- Culture
- 25 Apr 08
Tara Brady reviews Vincent Paronnaud and Marjane Satrapi's Persepolis
It may be primarily drawn in bold, stylised monochrome and animated for less than the cost of Pixar’s annual gumball budget, but few films have ever seemed quite as alive as Persepolis.
Marjane Satrapi’s award-winning film of her million-selling graphic novel is a warm, hilarious, moving account of coming of age in revolutionary Iran. An aristocrat by blood – her maternal great-grandfather was Nasser-al-Din Shah, Persian emperor from 1848 to 1896 – Satrapi was raised with privilege in Tehran, where her father was an engineer, her mother a fashion designer. Surrounded by Westernised, Marxist intellectuals, she was a precocious child who grew up to be a rebellious adolescent.
The family campaigned against the Shah, and looked forward to the Islamic revolution until they found themselves under the fanatical rule of the Mullahs. Political oppression and such seismic events as the Iran-Iraq conflict are mediated through the experiences of the young lippy Marjane, who re-enacts prison tortures with her childhood chums and finds her best friend’s bracelet in the rubble attached to remnants of her hand.
Terrified that her penchant for mouthing off and rocking out to Iron Maiden will bring her to the attention of the Mullahs, her parents ship her off to Europe where Marjane imagines she’ll find secular freedom – “It’s going to be cool to go to school with a veil, to not have to beat oneself every day for the war martyrs.”

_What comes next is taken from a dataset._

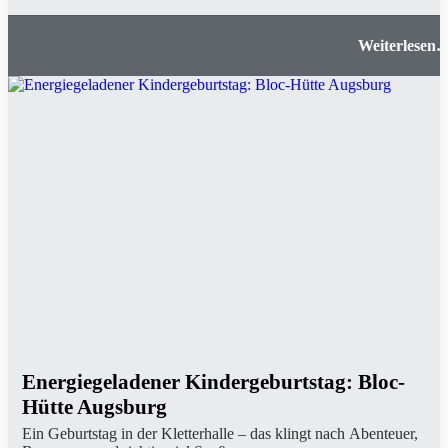
Eiskalter Kindergeburtstag: Eisarena Königsbrun
Energiegeladener Kindergeburtstag: Bloc-
Hütte Augsburg
Ein Geburtstag in der Kletterhalle – das klingt nach Abenteuer,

It doesn’t quite work out that way.
Ms. Satrapi, together with co-director Vincent Paronnaud, has worked her compelling autobiography into a near perfect film. The cast of characters are engaging and fondly recreated through acute personal details, and our heroine’s recollections are presented without dewy-eyed nostalgia or miserabilism.
Though now in her thirties, Ms. Satrapi retains the punk spirit that defined her teenage years. She may no longer jump up and down on her bed to Iggy but, in a way, this witty, brazen piece of cinema is doing just that.